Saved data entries
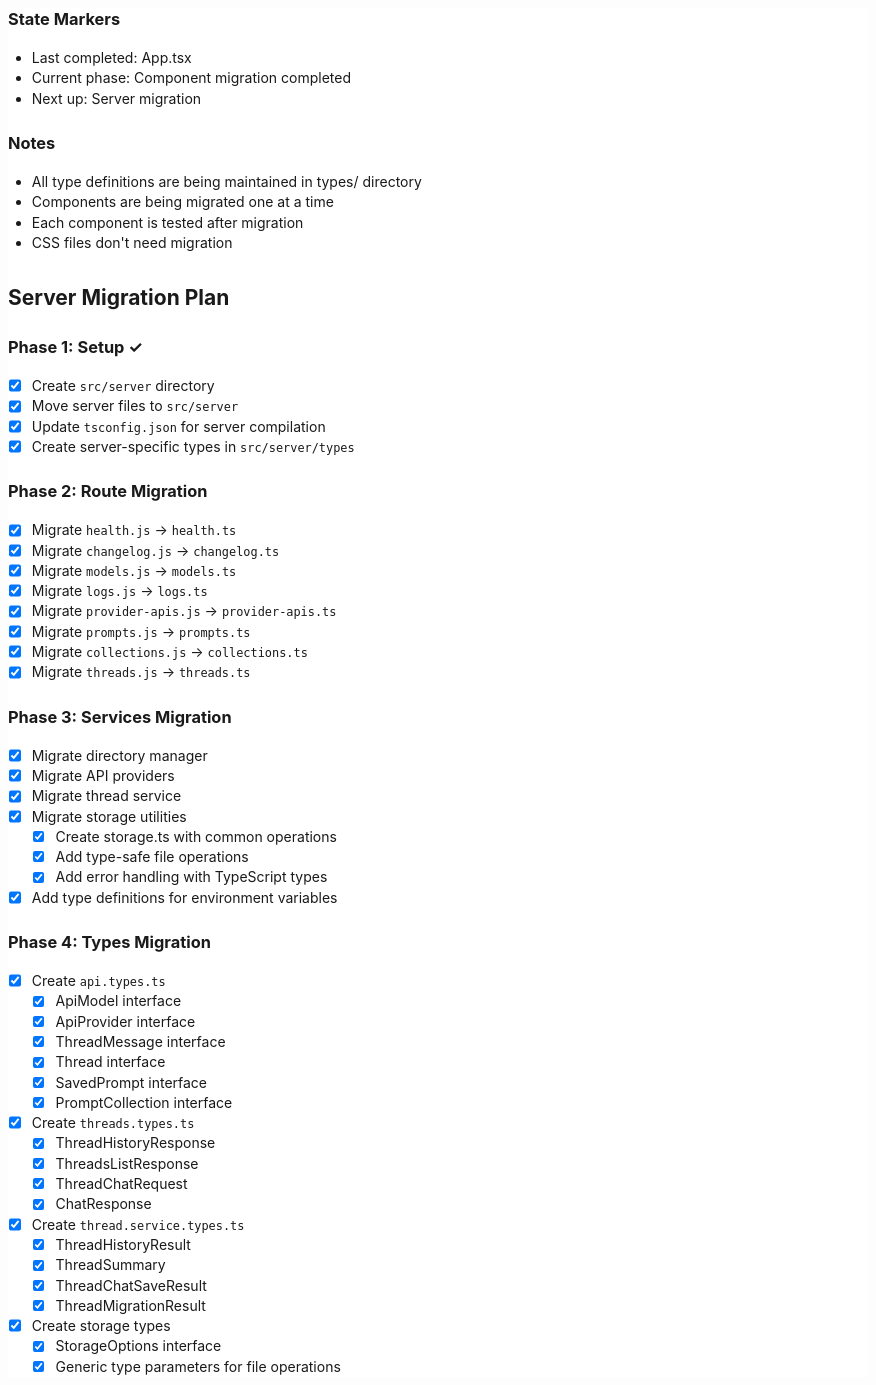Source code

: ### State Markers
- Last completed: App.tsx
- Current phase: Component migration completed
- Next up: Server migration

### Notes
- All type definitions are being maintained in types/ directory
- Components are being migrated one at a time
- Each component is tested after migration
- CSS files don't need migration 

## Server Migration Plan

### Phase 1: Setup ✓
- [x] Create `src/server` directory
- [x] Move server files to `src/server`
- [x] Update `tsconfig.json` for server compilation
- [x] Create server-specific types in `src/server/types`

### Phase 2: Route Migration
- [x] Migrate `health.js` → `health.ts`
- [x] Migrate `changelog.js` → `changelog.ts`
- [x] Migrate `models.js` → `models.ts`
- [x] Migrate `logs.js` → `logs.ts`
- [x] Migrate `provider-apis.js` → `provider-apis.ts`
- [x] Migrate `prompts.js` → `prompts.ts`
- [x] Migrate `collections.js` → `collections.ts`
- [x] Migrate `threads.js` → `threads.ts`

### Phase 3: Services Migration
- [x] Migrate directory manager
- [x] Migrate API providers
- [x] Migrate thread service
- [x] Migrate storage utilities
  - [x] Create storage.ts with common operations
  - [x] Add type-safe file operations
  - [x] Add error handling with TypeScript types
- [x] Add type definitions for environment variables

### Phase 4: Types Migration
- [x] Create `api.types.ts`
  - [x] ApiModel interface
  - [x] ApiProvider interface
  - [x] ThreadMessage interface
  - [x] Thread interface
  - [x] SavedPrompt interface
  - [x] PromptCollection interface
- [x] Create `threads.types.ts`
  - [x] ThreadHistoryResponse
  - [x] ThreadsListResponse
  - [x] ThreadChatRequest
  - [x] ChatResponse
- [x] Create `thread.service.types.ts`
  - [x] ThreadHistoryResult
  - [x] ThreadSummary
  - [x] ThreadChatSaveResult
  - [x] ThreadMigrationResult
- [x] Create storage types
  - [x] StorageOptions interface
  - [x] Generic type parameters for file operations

*Problem details*: Reproduce the material above word for word, leaving out any picture.

*Exercise solution*:
Source code

: ### State Markers
- Last completed: App.tsx
- Current phase: Component migration completed
- Next up: Server migration

### Notes
- All type definitions are being maintained in types/ directory
- Components are being migrated one at a time
- Each component is tested after migration
- CSS files don't need migration 

## Server Migration Plan

### Phase 1: Setup ✓
- [x] Create `src/server` directory
- [x] Move server files to `src/server`
- [x] Update `tsconfig.json` for server compilation
- [x] Create server-specific types in `src/server/types`

### Phase 2: Route Migration
- [x] Migrate `health.js` → `health.ts`
- [x] Migrate `changelog.js` → `changelog.ts`
- [x] Migrate `models.js` → `models.ts`
- [x] Migrate `logs.js` → `logs.ts`
- [x] Migrate `provider-apis.js` → `provider-apis.ts`
- [x] Migrate `prompts.js` → `prompts.ts`
- [x] Migrate `collections.js` → `collections.ts`
- [x] Migrate `threads.js` → `threads.ts`

### Phase 3: Services Migration
- [x] Migrate directory manager
- [x] Migrate API providers
- [x] Migrate thread service
- [x] Migrate storage utilities
  - [x] Create storage.ts with common operations
  - [x] Add type-safe file operations
  - [x] Add error handling with TypeScript types
- [x] Add type definitions for environment variables

### Phase 4: Types Migration
- [x] Create `api.types.ts`
  - [x] ApiModel interface
  - [x] ApiProvider interface
  - [x] ThreadMessage interface
  - [x] Thread interface
  - [x] SavedPrompt interface
  - [x] PromptCollection interface
- [x] Create `threads.types.ts`
  - [x] ThreadHistoryResponse
  - [x] ThreadsListResponse
  - [x] ThreadChatRequest
  - [x] ChatResponse
- [x] Create `thread.service.types.ts`
  - [x] ThreadHistoryResult
  - [x] ThreadSummary
  - [x] ThreadChatSaveResult
  - [x] ThreadMigrationResult
- [x] Create storage types
  - [x] StorageOptions interface
  - [x] Generic type parameters for file operations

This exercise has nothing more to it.